Probe Puts Prosperity Teachings Under Critical Eye

One believer is bitter that the money she donated to several prominent ministries didn't bring about the material blessings the preachers had assured would come.

"I wanted to believe that God wanted to do something great with me like he was doing with them," said Cindy Fleenor, a 53-year-old accountant from Tampa, Fla., according to The Associated Press. "I'm angry and bitter about it. Right now, I don't watch anyone on TV hardly."

Fleenor wrote checks to Benny Hinn and Paula White - two popular televangelists - and pledged $500 a year to Joyce Meyer, another prominent evangelist. But Fleenor has yet to be showered with the riches that the preachers said would come as donors give.

The three preachers preach what critics call the "prosperity gospel," a highly criticized theology that teaches wealth is a sign of God's blessing. They encourage believers to donate and instill hope that they will experience prosperity. While they do not exclusively teach that God's riches mean money in people's wallets, it's still a key part of their sermons.

The "gospel of wealth" is denounced in many Christian circles. Still, many are flocking to the multi-million-dollar churches prosperity preachers have built to hear the positive messages and are faithfully giving in hopes of being blessed.

"More and more people are desperate and grasping at straws and want something that will alleviate their pain or financial crisis," said Michael Palmer, dean of the divinity school at Regent University, according to AP. "It's a growing problem."

Emerging church leader and author Brian McLaren says one of the prosperity teaching's attractions is that it doesn't dwell on traditional Christian themes o heaven and hell but on answering pressing concerns of the here and now, as reported by AP.

Richard Young, author of The Rise of Lakewood Church and Joel Osteen, has said that society today is overstressed and already believes they are living in Hell daily and thus is eager to embrace the messages that prosperity preachers like Osteen deliver.

But the teachings put too much emphasis on individual success and happiness, McLaren said.

"We've pretty much ignored what the Bible says about systemic injustice," he said.

Evangelist Meyer, who has improved her ministry's financial transparency in recent years, recently stressed the need for balance in the teachings.

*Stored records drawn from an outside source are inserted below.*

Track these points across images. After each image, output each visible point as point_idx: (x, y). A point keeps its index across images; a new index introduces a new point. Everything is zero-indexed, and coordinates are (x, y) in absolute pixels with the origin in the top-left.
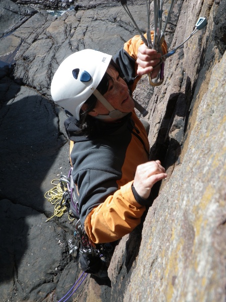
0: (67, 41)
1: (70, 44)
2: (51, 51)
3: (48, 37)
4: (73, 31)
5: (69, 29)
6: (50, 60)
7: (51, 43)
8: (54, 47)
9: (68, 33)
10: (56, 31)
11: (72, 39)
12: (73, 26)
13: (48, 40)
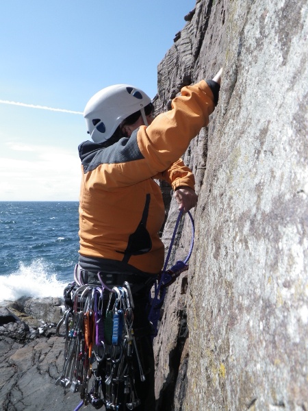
0: (35, 367)
1: (38, 369)
2: (13, 379)
3: (11, 366)
4: (42, 357)
5: (37, 355)
6: (10, 388)
7: (12, 372)
8: (16, 374)
9: (36, 360)
10: (21, 359)
11: (41, 364)
12: (43, 352)
13: (10, 368)
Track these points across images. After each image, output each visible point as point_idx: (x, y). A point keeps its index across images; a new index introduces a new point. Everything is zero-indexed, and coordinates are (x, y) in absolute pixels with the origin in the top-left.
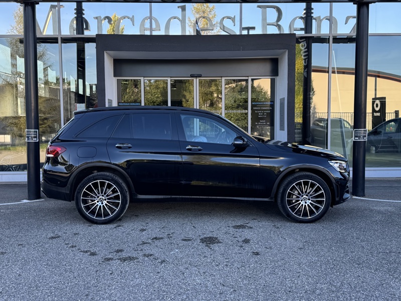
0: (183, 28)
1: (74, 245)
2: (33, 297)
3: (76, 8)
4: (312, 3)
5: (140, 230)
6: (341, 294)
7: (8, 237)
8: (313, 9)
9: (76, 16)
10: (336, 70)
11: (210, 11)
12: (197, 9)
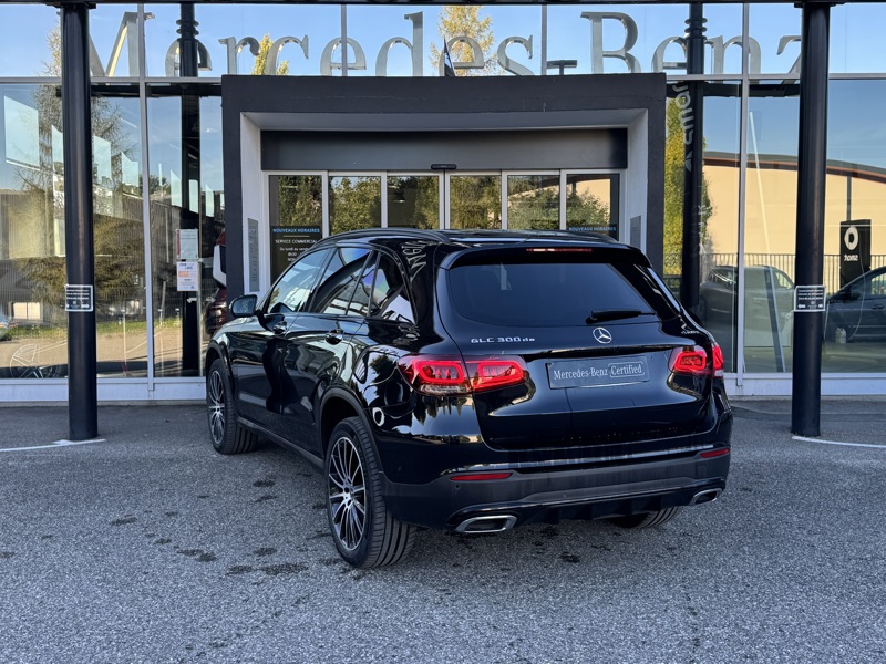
0: (418, 62)
1: (166, 538)
2: (68, 650)
3: (179, 18)
4: (704, 5)
5: (314, 508)
6: (760, 649)
7: (20, 520)
8: (705, 20)
9: (180, 36)
10: (757, 161)
11: (480, 31)
12: (451, 24)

A prosperity gospel "that solely equates blessing with financial gain is out of balance and could damage a person's walk with God," she said.

Prosperity teachings became prominent, mainly in Pentecostal and charismatic churches, with evangelists Oral Roberts and Kenneth Copeland - then, Kenneth Hagin - in the postwar era.

"What Oral did was develop a theology that made it OK to prosper," said David Edwin Harrell Jr., a Roberts biographer, according to AP. Harrell noted that Roberts and Copeland trained tens of thousands of evangelists with "health and wealth" theology - a message that resonated with an emerging middle class.

Money isn't the only thing people are blessed with, prosperity preachers say. God's blessings extend to health, relationships and being able to help others.

Six prosperity preachers are currently under investigation for allegedly abusing their non-profit status to shield lavish lifestyles. Sen. Charles Grassley (R-Iowa) has requested financial statements and responses to questions about personal and organizational finances from ministries led by Paula and Randy White, Creflo Dollar, Eddie Long, Benny Hinn, Joyce Meyer, and Kenneth and Gloria Copeland. The deadline to turn over the papers was Dec. 6.

While Grassley has stressed that the investigation is about whether the ministries are playing by the rules and not about doctrine, some wonder if the probe can strictly keep off theology questions.

"How do you determine how much money a minister like this is able to make when the basic theology is that wealth is OK?" said the Rev. Adam Hamilton, a prosperity gospel critic, of United Methodist Church of the Resurrection in Kansas City, Miss. "That gets into theological questions."

Joyce Meyer is the only one of the six that has promised to fully cooperate with Grassley's probe. Kenneth and Gloria Copeland have turned in papers; lawyers for Randy and Paula White have asked for more time; recent contact has not been made by Benny Hinn who had agreed to respond by Dec. 12 but did not; and Creflo Dollar and Eddie Long have indicated they will not comply with Grassley's probe.